It sometimes comes from nowhere, the realization of a deep seeded truth, and it is also sometimes surprising to realize that the God you were focussing on was not a God you expected this kind of realization from, but then you are reminded that, yes, you should have considered both, the God and the Truth from the get go.
In my current path of self discovery, I have taken it upon myself to try to focus my attentions on one deity at a time, not ignoring the others, mind you, but trying to focus, meditate, and write about that deity as a way to try to learn from it. To try and bring to mind the aspects of that God that are both relevant and revealing so as to grow and be made whole by the experience.
I cam to a realization today while at work, and it is one that was staring me in the face yet remained unrecognized all these many years. You see, I am an angry person. Tears of abuse as a child, abandonment by a father who I still believe never loved us, though he may regret that now, abuse by teachers, fellow students, and the obliteration of what was my self esteem and, worst of all, my ability to relate to others on a sympathetic level was part of what made me turn away from most people. What most of that left me with, however, was rage.

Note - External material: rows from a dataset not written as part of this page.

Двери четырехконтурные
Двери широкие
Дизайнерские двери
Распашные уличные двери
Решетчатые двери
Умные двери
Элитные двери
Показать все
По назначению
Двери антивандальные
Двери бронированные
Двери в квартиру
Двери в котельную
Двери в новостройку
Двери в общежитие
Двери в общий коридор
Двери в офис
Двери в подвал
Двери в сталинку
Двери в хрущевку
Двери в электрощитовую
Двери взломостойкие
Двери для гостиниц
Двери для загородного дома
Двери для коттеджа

As a man, rage is a normal reaction to adversity. We men like to fight or argue our way through problems. We beat them up until they either give or defeat us. It is part of our nature. But often that rage, that anger, turns against us because we are not taught how to focus it in such a way that it becomes a useful weapon in our arsenal. We men go to war with life, you see, and in doing so we try to force life to conform to our will, but that seldom actually happens, so we are left with more rage.
While it is often the fact that as we grow we learn how to redirect it, too often the way we redirect it is at ourselves. And that is what I realized today. For all my anger at my Mother for the beatings, at my father for the same followed by abandonment, at teachers for failing me or not caring, for friends who never seemed capable of understanding me, or even current friends to whom I am simply a convenience available when nothing better is available, the person I am really most angry at is myself, and I have done everything in my power to destroy myself, and almost succeeded. Not until I found the Gods did I begin the slow healing process, and now, with this fallen into my lap, I am feeling as if the tables turn, only now I must start all over again, because I cannot continue to allow the past to rule me, but must learn to see the present with new eyes. Eyes intent on not hating myself, not for what I became at their hands, but because once it was done, I had the ability to move beyond it, but didn't. Because this, all of this, is now my own fault, not anyone else's, and so I must find a way to alleviate that anger, that rage, that self loathing and grow.
But why has Hephaestus been the one to bring this to my attention?
I thought about that earlier today, as I mentally chided myself in tones you would not use to a dog, and realized that the Myths of Hephaestus speak of a being who, by the standards of the people of those days, should have hated himself, should have felt shame, despair, and self loathing. He was ugly, lame, and rejected, yet he laid claim to his power, and once he did, he elevated himself to Olympus itself to reclaim his divine birthright.
It is a lesson I must now take to heart, and hopefully do so without torturing myself about it, because if I do that, I will only fail yet again.